2. A quién involucra o quién sufre la situación de desamparo: el tráfico de personas tiene un amplio porcentaje de hombres que buscan el modo de conseguir una mejor forma de vida para ayudar a sus familias e incluso conseguir llevarlas al país de destino; por el contrario, las víctimas de la trata de personas son, casi siempre, mujeres y niñas cuyas vidas se rompen al vincularlas a la prostitución, el abuso sexual o los matrimonios ilegales.

3. Existencia o no existencia de consentimiento. Si bien tanto la trata como el tráfico ilegal son delitos, las víctimas de la trata nunca habrán consentido su explotación, o, por lo menos, no inicialmente —tras la coacción, la violencia y los abusos, este consentimiento habrá sido totalmente viciado—; en cambio, los negocios de tráfico ilícito de migrantes, aunque afrontan condiciones peligrosas e incluso degradantes para las personas, sí han supuesto un consentimiento por parte de los migrantes irregulares.

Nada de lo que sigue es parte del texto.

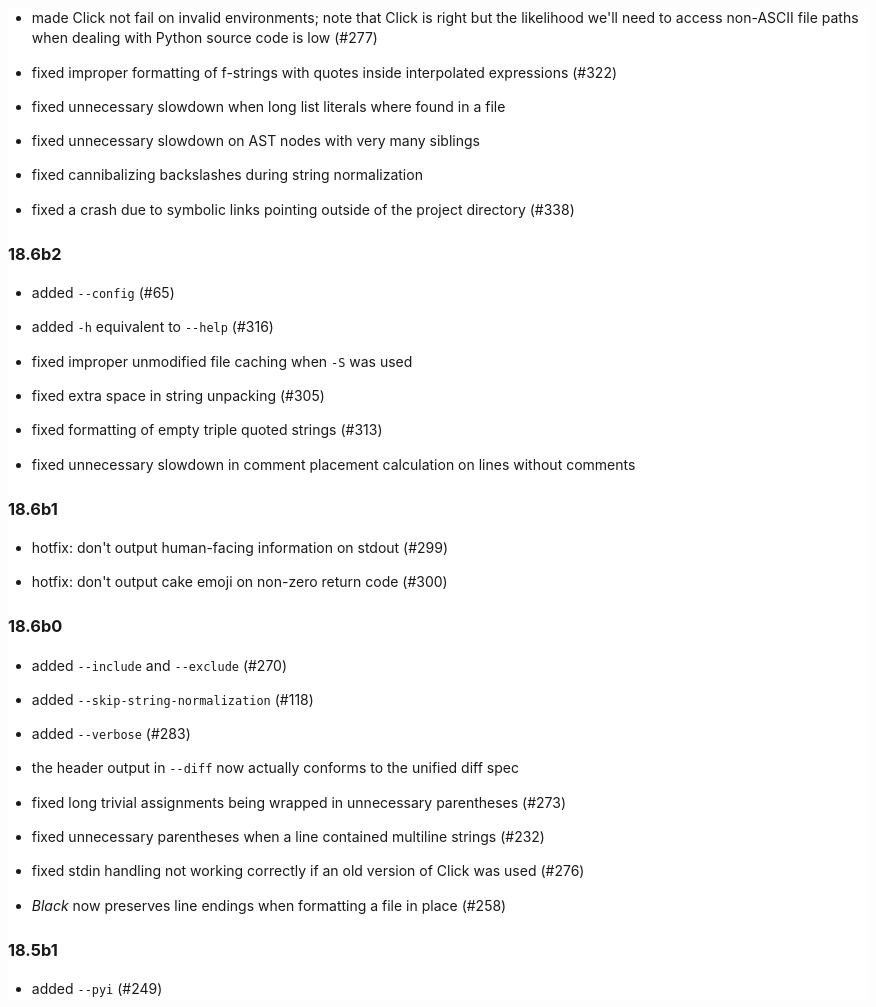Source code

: * made Click not fail on invalid environments; note that Click is right but the
  likelihood we'll need to access non-ASCII file paths when dealing with Python source
  code is low (#277)

* fixed improper formatting of f-strings with quotes inside interpolated
  expressions (#322)

* fixed unnecessary slowdown when long list literals where found in a file

* fixed unnecessary slowdown on AST nodes with very many siblings

* fixed cannibalizing backslashes during string normalization

* fixed a crash due to symbolic links pointing outside of the project directory (#338)


### 18.6b2

* added `--config` (#65)

* added `-h` equivalent to `--help` (#316)

* fixed improper unmodified file caching when `-S` was used

* fixed extra space in string unpacking (#305)

* fixed formatting of empty triple quoted strings (#313)

* fixed unnecessary slowdown in comment placement calculation on lines without
  comments


### 18.6b1

* hotfix: don't output human-facing information on stdout (#299)

* hotfix: don't output cake emoji on non-zero return code (#300)


### 18.6b0

* added `--include` and `--exclude` (#270)

* added `--skip-string-normalization` (#118)

* added `--verbose` (#283)

* the header output in `--diff` now actually conforms to the unified diff spec

* fixed long trivial assignments being wrapped in unnecessary parentheses (#273)

* fixed unnecessary parentheses when a line contained multiline strings (#232)

* fixed stdin handling not working correctly if an old version of Click was
  used (#276)

* *Black* now preserves line endings when formatting a file in place (#258)


### 18.5b1

* added `--pyi` (#249)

En cualquier caso, no es extraño que, a menudo, resulte difícil diferenciar entre los dos conceptos ante la falta de un contrato real del servicio y la situación de vulnerabilidad de las víctimas.

4. Explotación de las víctimas: el tráfico es un negocio ilegal que empieza y termina con el traslado de los migrantes; por el contrario, la explotación de las víctimas de trata persiste con el fin de generar ganancias.

5. Transnacionalidad: el tráfico ilícito siempre se da más allá del país de origen, mientras que la trata puede suponer o no un traslado.